[Page images and extracted text]

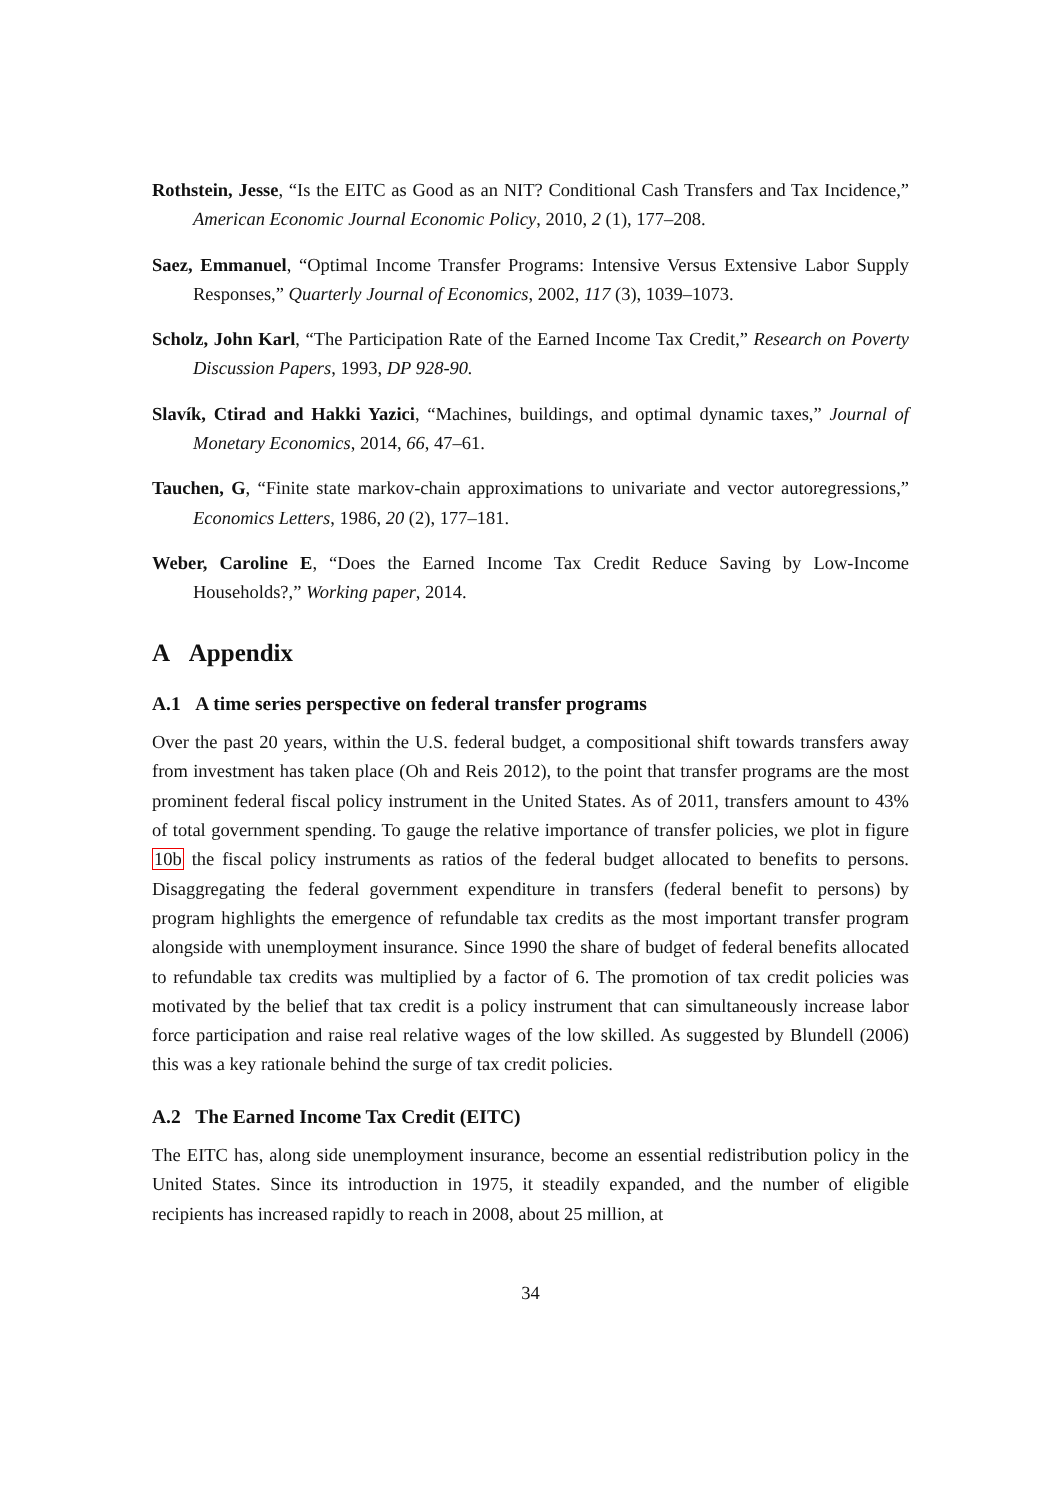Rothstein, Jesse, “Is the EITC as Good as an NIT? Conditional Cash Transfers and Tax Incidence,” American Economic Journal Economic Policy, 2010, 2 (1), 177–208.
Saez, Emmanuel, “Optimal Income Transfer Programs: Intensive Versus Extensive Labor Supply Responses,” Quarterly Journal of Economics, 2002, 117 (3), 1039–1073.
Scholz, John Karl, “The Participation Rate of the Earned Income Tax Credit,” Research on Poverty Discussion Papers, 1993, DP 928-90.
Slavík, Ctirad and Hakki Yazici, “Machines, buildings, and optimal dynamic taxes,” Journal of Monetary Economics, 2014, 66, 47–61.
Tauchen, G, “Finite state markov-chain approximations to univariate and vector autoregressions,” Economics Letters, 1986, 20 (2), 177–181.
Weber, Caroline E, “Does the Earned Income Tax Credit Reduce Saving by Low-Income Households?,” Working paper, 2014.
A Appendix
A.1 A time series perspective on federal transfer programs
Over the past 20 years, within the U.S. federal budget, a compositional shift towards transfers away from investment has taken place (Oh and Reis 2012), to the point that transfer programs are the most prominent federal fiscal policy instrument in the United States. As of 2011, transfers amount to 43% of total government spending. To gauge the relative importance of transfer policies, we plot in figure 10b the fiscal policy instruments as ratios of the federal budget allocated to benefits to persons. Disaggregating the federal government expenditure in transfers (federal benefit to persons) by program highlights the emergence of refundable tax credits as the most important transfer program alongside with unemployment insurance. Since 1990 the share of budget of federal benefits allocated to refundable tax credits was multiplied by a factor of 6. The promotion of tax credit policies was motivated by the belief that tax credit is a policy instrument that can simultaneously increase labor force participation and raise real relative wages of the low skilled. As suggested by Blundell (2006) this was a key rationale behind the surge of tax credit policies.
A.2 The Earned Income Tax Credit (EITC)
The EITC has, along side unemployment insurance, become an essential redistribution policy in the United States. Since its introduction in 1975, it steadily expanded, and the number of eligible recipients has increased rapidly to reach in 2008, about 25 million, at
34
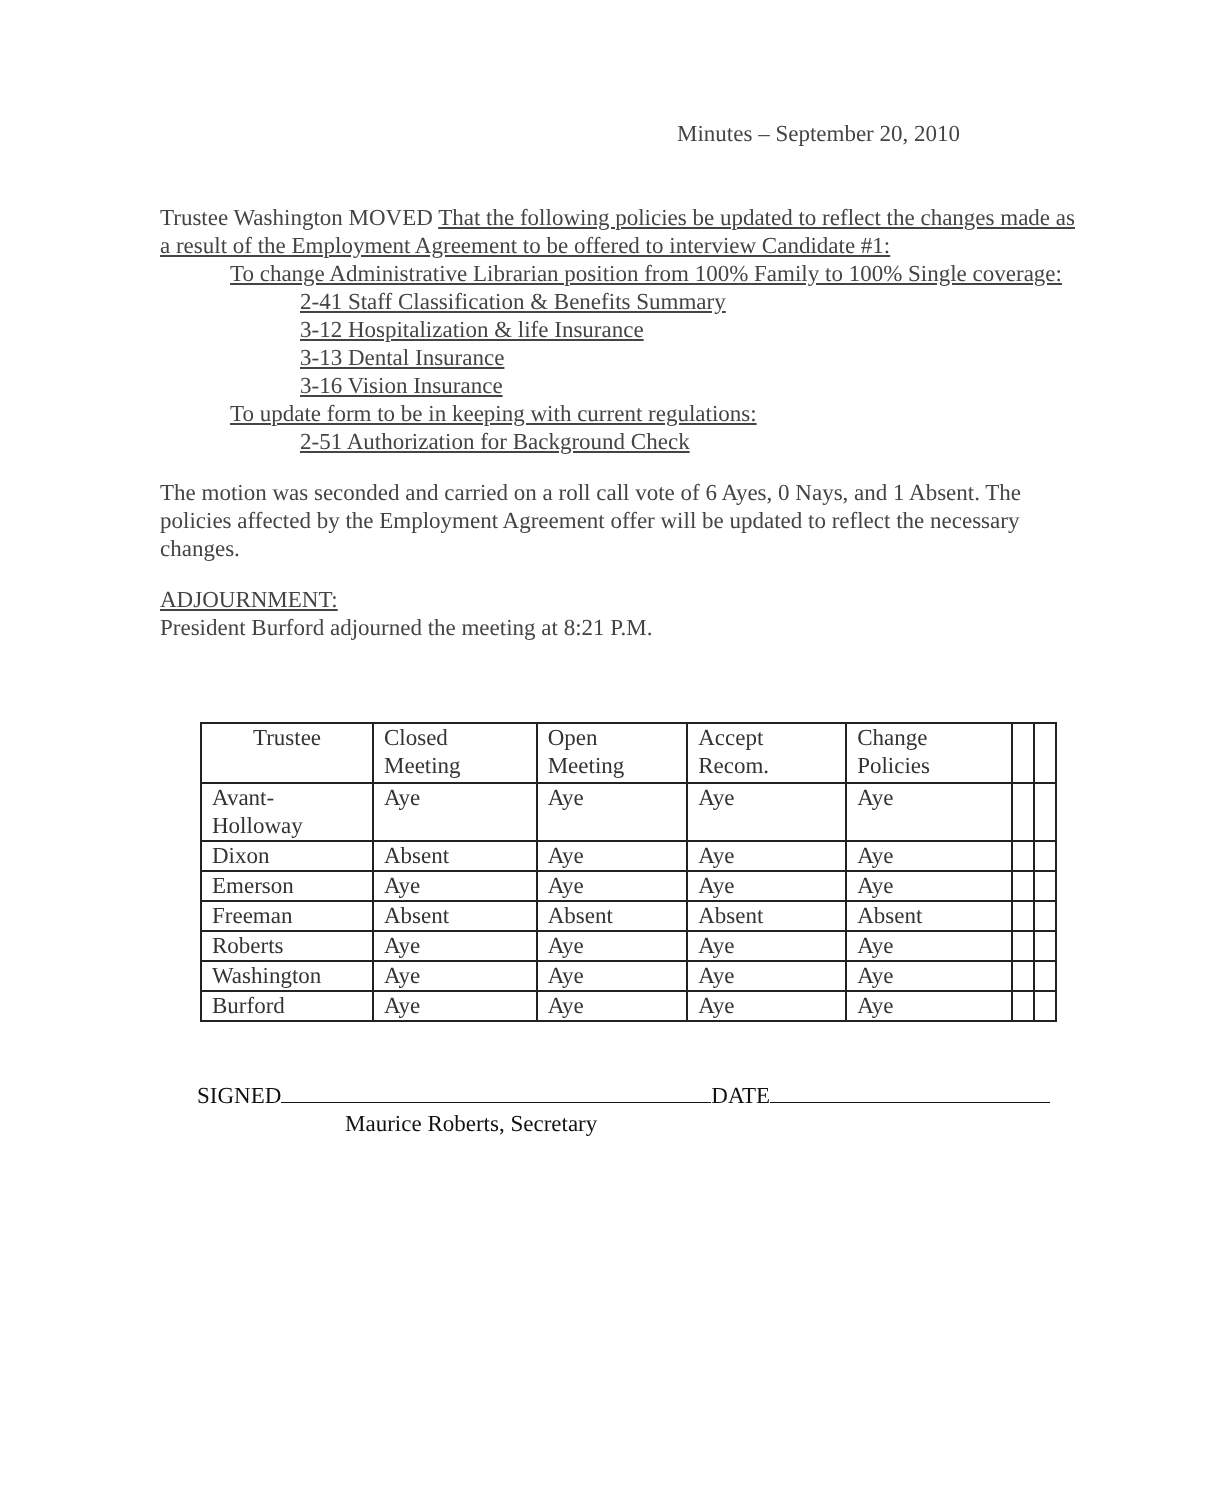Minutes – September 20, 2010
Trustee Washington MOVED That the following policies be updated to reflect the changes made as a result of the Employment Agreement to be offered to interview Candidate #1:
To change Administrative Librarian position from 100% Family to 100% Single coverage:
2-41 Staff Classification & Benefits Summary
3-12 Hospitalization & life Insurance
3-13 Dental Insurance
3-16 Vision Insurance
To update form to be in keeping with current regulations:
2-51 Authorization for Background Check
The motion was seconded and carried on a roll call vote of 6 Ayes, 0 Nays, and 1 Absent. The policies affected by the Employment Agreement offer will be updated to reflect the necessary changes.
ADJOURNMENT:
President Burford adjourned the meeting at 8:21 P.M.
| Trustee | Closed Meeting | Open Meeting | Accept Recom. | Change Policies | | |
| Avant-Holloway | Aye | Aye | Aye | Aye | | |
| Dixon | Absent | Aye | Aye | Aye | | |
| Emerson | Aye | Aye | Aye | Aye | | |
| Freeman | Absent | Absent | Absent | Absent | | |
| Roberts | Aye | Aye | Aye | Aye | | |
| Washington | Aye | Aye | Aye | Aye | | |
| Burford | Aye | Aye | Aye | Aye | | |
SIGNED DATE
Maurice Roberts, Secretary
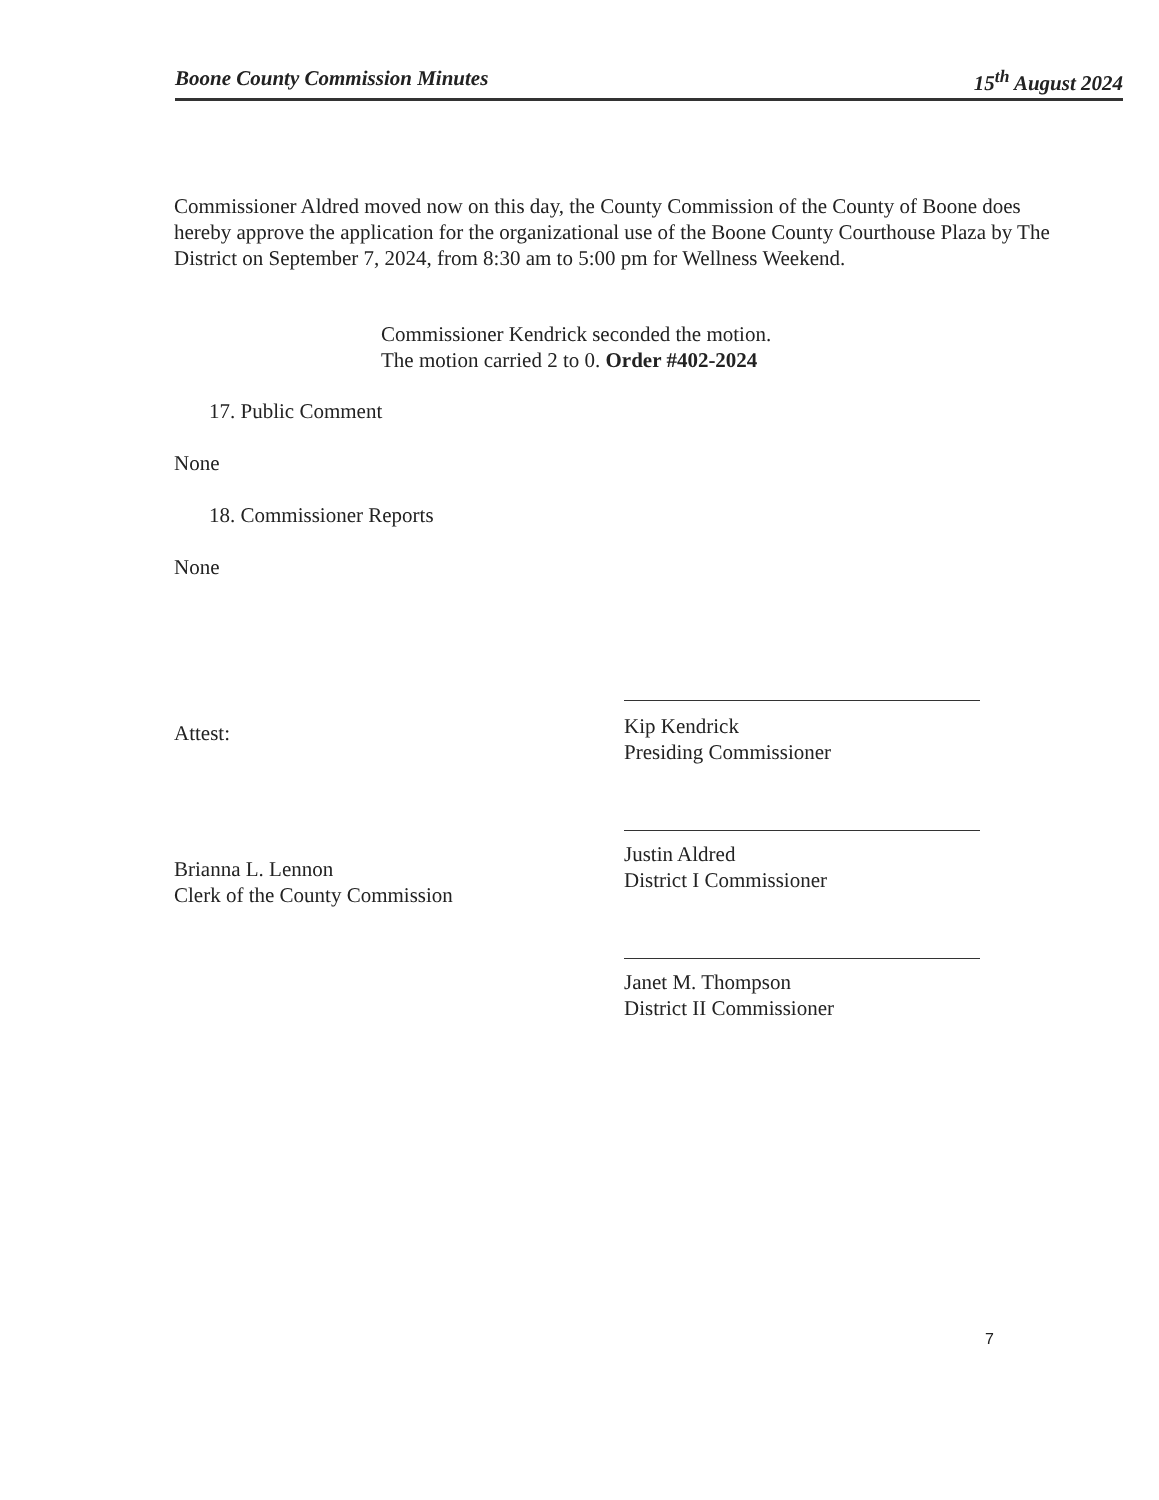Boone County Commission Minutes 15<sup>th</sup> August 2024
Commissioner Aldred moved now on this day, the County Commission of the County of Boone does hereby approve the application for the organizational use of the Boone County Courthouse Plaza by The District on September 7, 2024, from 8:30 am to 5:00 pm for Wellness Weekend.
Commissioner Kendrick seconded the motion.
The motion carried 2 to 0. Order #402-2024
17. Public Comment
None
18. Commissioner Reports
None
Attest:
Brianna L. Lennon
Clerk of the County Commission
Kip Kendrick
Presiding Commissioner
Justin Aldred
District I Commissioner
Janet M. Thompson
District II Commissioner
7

_WORK TO BE COMPLETED_
Copy out every line from the records that has the word "Commissioner".

_WRITTEN REPLY_
Commissioner Aldred moved now on this day, the County Commission of the County of Boone does hereby approve the application for the organizational use of the Boone County Courthouse Plaza by The District on September 7, 2024, from 8:30 am to 5:00 pm for Wellness Weekend.
Commissioner Kendrick seconded the motion.
18. Commissioner Reports
Presiding Commissioner
District I Commissioner
District II Commissioner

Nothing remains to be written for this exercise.